Since the Fed initiated its rate-cutting cycle in September, prices for copper, aluminum, tin, and gold have strengthened in tandem. Macroeconomic liquidity easing combined with risk-averse sentiment stemming from geopolitical conflicts has significantly bolstered nonferrous metal prices.

 

Against the backdrop of heightened global macroeconomic volatility and escalating geopolitical tensions in the fourth quarter, base metals have emerged as core medium-to-long-term asset allocation targets. This is driven by their supply-demand rigidity, policy dividends countering market saturation, and safe-haven attributes.

 

Beyond macro tailwinds, fundamental factors also provide robust support for base metal prices.
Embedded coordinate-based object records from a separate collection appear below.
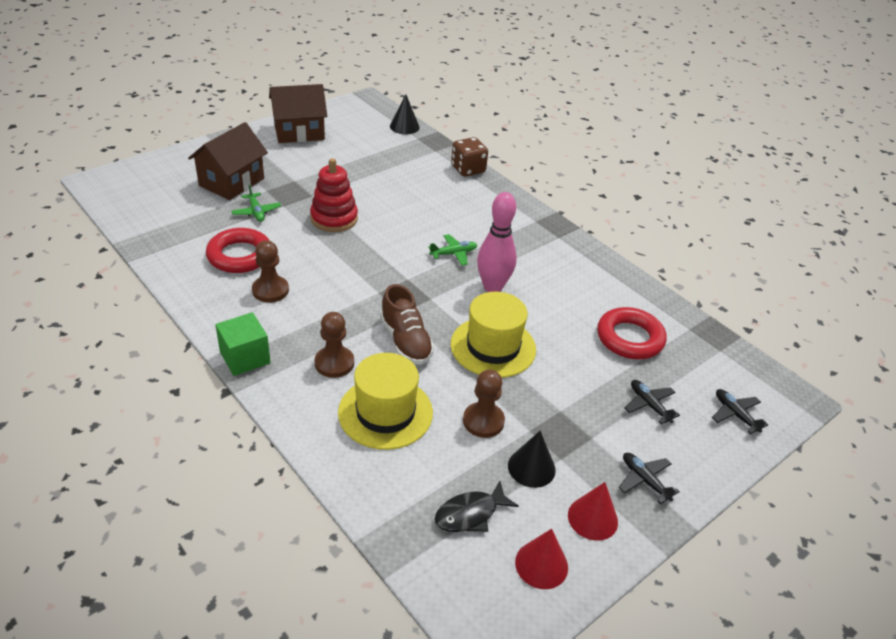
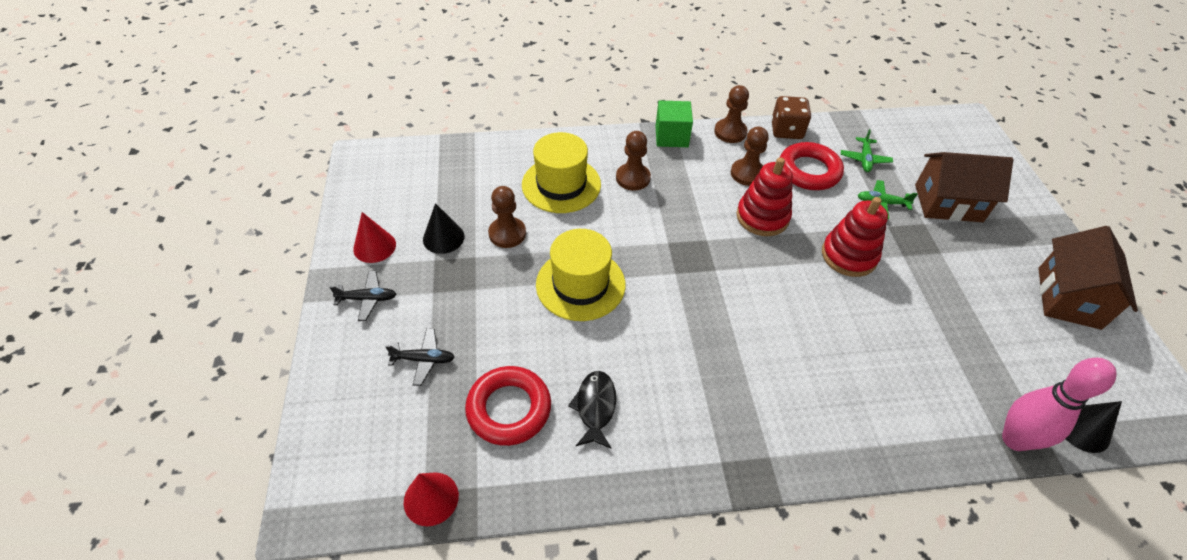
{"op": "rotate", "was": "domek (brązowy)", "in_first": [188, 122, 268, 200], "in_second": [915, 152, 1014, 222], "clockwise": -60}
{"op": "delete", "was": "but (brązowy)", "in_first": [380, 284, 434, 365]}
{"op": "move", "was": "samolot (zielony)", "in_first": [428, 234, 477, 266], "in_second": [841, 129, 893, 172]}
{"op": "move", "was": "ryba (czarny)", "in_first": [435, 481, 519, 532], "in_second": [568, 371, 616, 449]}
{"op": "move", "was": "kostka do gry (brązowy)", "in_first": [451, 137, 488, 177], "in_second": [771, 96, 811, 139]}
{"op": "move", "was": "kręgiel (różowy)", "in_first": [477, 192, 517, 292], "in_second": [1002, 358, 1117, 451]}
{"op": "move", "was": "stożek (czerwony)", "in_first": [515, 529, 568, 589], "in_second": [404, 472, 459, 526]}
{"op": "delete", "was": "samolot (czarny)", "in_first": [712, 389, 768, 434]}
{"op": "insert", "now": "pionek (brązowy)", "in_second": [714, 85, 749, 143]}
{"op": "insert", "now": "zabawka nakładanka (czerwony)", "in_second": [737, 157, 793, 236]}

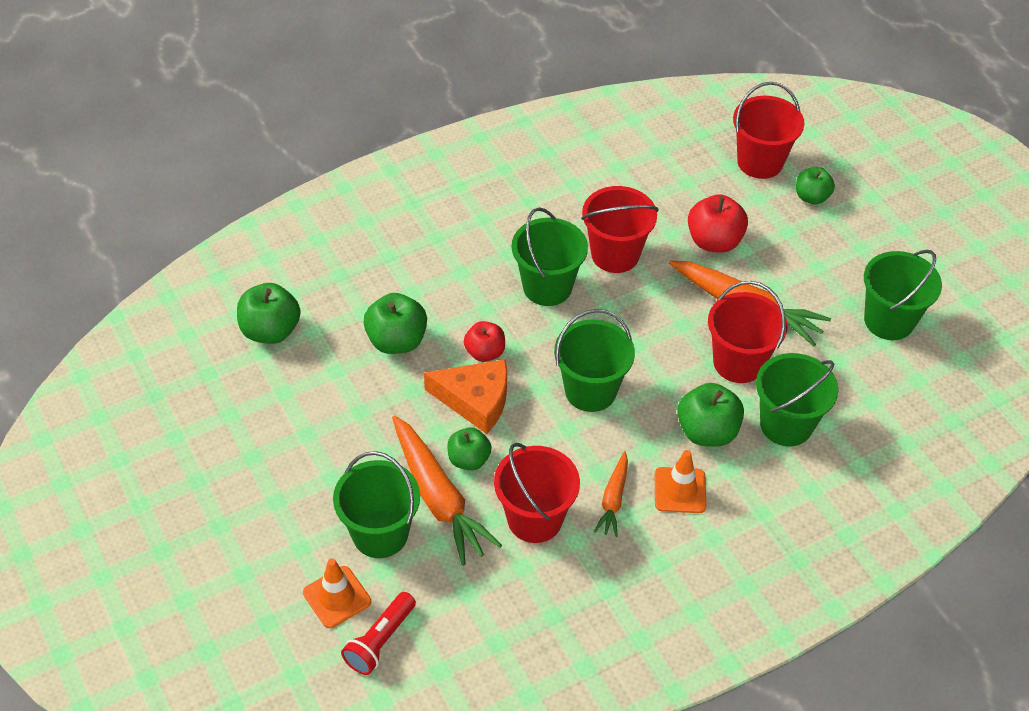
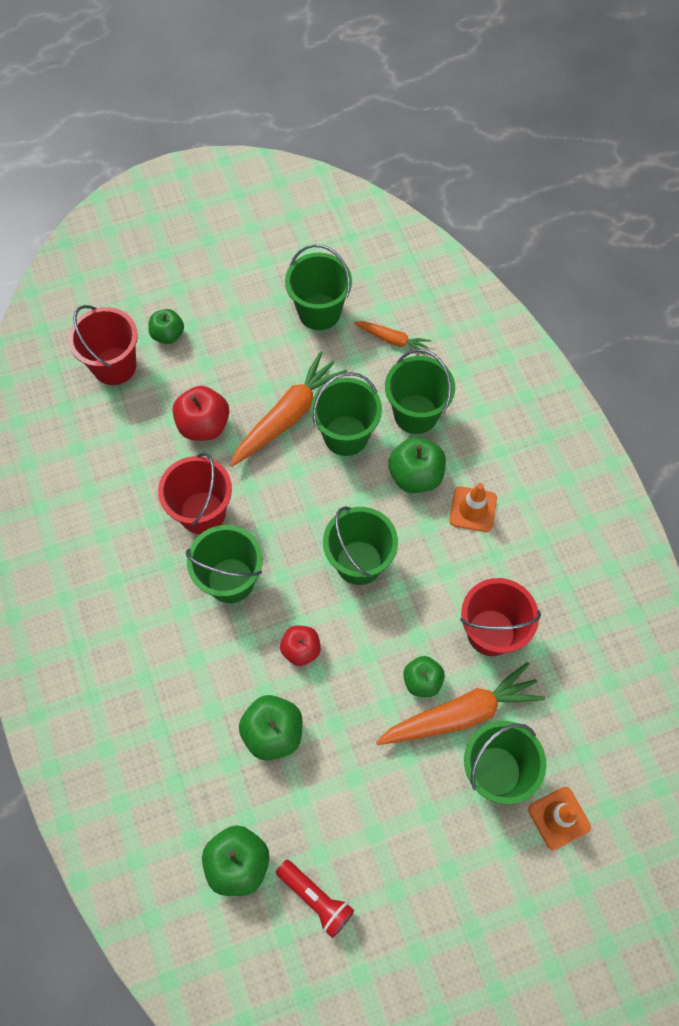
{"op": "move", "was": "latarka (czerwony)", "in_first": [341, 592, 416, 675], "in_second": [276, 860, 354, 938]}
{"op": "delete", "was": "ser (pomarańczowy)", "in_first": [424, 359, 507, 434]}
{"op": "move", "was": "marchewka (pomarańczowy)", "in_first": [594, 451, 628, 537], "in_second": [354, 321, 431, 355]}
{"op": "recolor", "was": "wiadro (czerwony)", "now": "wiadro (zielony)", "in_first": [708, 281, 788, 383], "in_second": [311, 372, 382, 456]}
On the supply side, industrial metal inventories are currently at historical lows, with supply constraints becoming increasingly prominent. Data from China Post Securities indicates that for copper, global refined copper inventories have been steadily declining. As of November 30, global ending inventories stood at 1,451 thousand tons, reaching a 35-year low. Furthermore, copper production capacity has been constrained by output reductions at Indonesia's Grasberg mine and production disruptions at Chilean copper companies.

 

For aluminum, capacity utilization rates for primary aluminum are nearing full production limits. On December 11, mainstream social stockpiles of primary aluminum stood at 584,000 metric tons, a historically low level supporting price resilience.

 

Regarding tin, the evacuation of foreign nationals from Myanmar's Bisie mine has heightened expectations of supply chain disruptions, while production in Nigeria's tin-producing regions has also faced disturbances.

 

On the demand side, amid the broader green transition trend, new energy vehicles and AI computing infrastructure construction have emerged as new growth drivers for copper and aluminum consumption. Data from Dongxing Securities shows that in the first three quarters of 2025, copper demand for new energy vehicles and charging piles grew significantly. China's apparent copper consumption increased by 8% year-on-year, while copper product output rose by 14%, driving an upgrade in copper consumption structure.

 

Aluminum is accelerating its penetration under the “aluminum substitution for copper” trend, with sustained demand release in sectors like air conditioner heat exchangers and new energy vehicle battery trays, driving aluminum consumption resilience beyond expectations.

 

Institutions Favor Copper, Aluminum, and Gold

 

Under the premise of macroeconomic easing, the long-term allocation logic for non-ferrous metals remains solid.

 

With production cuts expected from major copper miners Freeport and Teck Resources, copper supply-demand dynamics may tighten by 2026. Aluminum demand remains resilient in new energy and power sectors, with prices likely to recover alongside copper. Short-term supply disruptions for tin persist, keeping prices elevated. Precious metals benefit from Fed rate cuts and de-dollarization trends, offering substantial upside potential.

 

As the “lifeblood” of the green economy, copper faces limited new capacity due to prolonged global capital expenditure slumps in mining, while surging demand from new energy and AI data center construction will widen the global copper supply-demand gap to 800,000 tons by 2025. Aluminum's green electricity attributes will command a premium in the carbon tariff era, making hydropower-based aluminum producers attractive for long-term allocation. Regarding gold, amid geopolitical tensions and weakening U.S. dollar credibility, central banks have maintained net gold purchases for 18 consecutive months, positioning gold prices to potentially reach new highs.

Investment strategies should prioritize leading enterprises with core mining rights, with a focus on targets possessing deep processing capabilities.